_Text block_
----
[Python-checkins] peps: Added unicode literals pepe

Sat Feb 25 19:53:04 CET 2012

http://hg.python.org/peps/rev/506fb28ce80f
changeset: 4082:506fb28ce80f
user: Armin Ronacher <armin.ronacher at active-4.com>
date: Sat Feb 25 18:52:45 2012 +0000
summary:
 Added unicode literals pepe
files:
 pep-0414.txt | 256 +++++++++++++++++++++++++++++++++++++++
 1 files changed, 256 insertions(+), 0 deletions(-)

diff --git a/pep-0414.txt b/pep-0414.txt
new file mode 100644
--- /dev/null
+++ b/pep-0414.txt
@@ -0,0 +1,256 @@
+PEP: 414
+Title: Explicit Unicode Literal for Python 3.3
+Version: $Revision$
+Last-Modified: $Date$
+Author: Armin Ronacher <armin.ronacher at active-4.com>
+Status: Draft
+Type: Standards Track
+Content-Type: text/x-rst
+Created: 15-Feb-2012
+
+
+Abstract
+========
+
+This document proposes the reintegration of an explicit unicode literal
+from Python 2.x to the Python 3.x language specification, in order to
+enable side-by-side support of libraries for both Python 2 and Python 3
+without the need for an explicit 2to3 run.
+
+
+Rationale and Goals
+===================
+
+Python 3 is a major new revision of the language, and it was decided very
+early on that breaking backwards compatibility was part of the design. The
+migration from a Python 2.x to a Python 3 codebase is to be accomplished
+with the aid of a separate translation tool that converts the Python 2.x
+sourcecode to Python 3 syntax. With more and more libraries supporting
+Python 3, however, it has become clear that 2to3 as a tool is
+insufficient, and people are now attempting to find ways to make the same
+source work in both Python 2.x and Python 3.x, with varying levels of
+success.
+
+Python 2.6 and Python 2.7 support syntax features from Python 3 which for
+the most part make a unified code base possible. Many thought that the
+``unicode_literals`` future import might make a common source possible,
+but it turns out that it's doing more harm than good.
+
+With the design of the updated WSGI specification a few new terms for
+strings were loosely defined: unicode strings, byte strings and native
+strings. In Python 3 the native string type is unicode, in Python 2 the
+native string type is a bytestring. These native string types are used in
+a couple of places. The native string type can be interned and is
+preferably used for identifier names, filenames, source code and a few
+other low level interpreter operations such as the return value of a
+``__repr__`` or exception messages.
----
_Extracted entries_
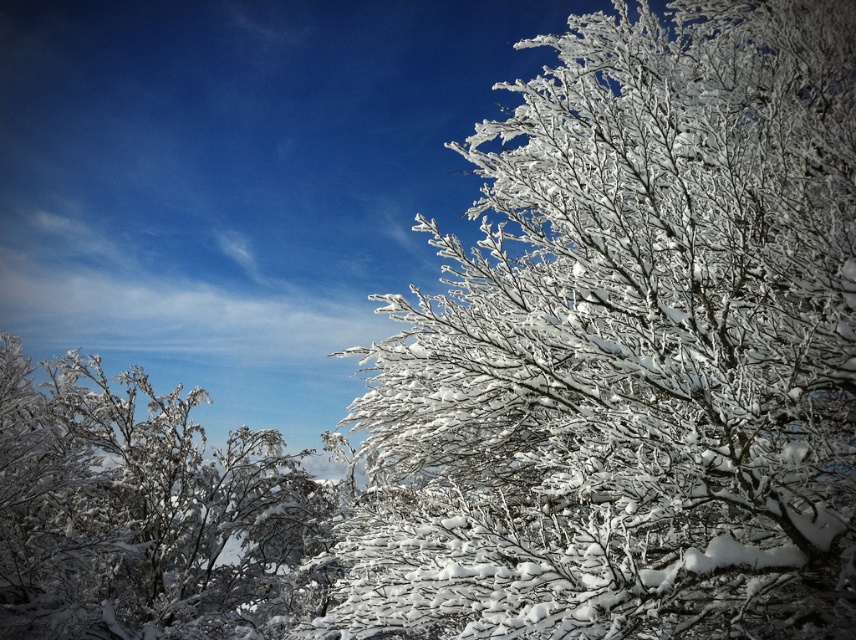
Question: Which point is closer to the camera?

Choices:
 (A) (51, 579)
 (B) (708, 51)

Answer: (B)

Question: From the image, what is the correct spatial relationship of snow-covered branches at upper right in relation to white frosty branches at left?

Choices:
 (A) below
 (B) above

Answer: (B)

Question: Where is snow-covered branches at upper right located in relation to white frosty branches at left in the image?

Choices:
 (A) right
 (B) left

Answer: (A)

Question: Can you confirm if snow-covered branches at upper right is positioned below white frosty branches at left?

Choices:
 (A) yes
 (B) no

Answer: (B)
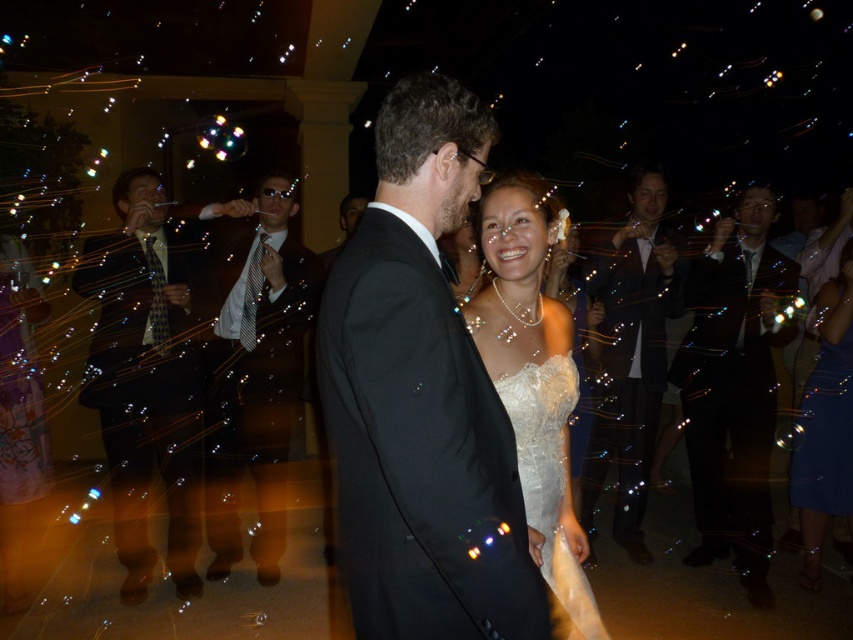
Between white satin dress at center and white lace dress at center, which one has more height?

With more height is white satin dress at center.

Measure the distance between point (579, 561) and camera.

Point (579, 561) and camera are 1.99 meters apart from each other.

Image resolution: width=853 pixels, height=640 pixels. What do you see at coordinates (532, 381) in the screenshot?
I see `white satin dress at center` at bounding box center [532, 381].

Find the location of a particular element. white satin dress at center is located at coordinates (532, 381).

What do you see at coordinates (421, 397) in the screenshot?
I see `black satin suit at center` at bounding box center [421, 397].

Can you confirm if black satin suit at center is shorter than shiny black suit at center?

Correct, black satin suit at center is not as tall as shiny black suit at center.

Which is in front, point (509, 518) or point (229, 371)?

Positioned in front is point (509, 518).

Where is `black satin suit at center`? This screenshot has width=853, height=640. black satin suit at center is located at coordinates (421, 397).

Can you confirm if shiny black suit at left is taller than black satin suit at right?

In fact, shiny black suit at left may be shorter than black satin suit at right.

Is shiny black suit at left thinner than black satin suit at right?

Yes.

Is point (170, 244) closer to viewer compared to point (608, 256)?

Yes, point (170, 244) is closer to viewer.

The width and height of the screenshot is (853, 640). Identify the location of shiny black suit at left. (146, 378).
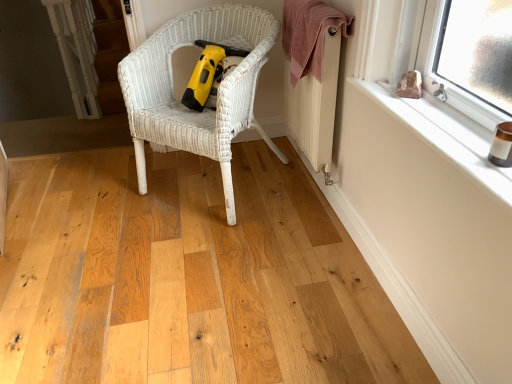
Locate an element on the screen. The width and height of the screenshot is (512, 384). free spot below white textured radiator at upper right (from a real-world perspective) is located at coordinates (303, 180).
----
_Instructions for the task_
Can you reproduce, word for word, the part of the PEP 414 commit message that starts with "http://hg.python.org/peps/rev/506fb28ce80f" and goes on through "insertions(+), 0 deletions(-)"? The material stands apart from the PEP 414 commit message.

_Answer for this exercise_
http://hg.python.org/peps/rev/506fb28ce80f
changeset: 4082:506fb28ce80f
user: Armin Ronacher <armin.ronacher at active-4.com>
date: Sat Feb 25 18:52:45 2012 +0000
summary:
 Added unicode literals pepe
files:
 pep-0414.txt | 256 +++++++++++++++++++++++++++++++++++++++
 1 files changed, 256 insertions(+), 0 deletions(-)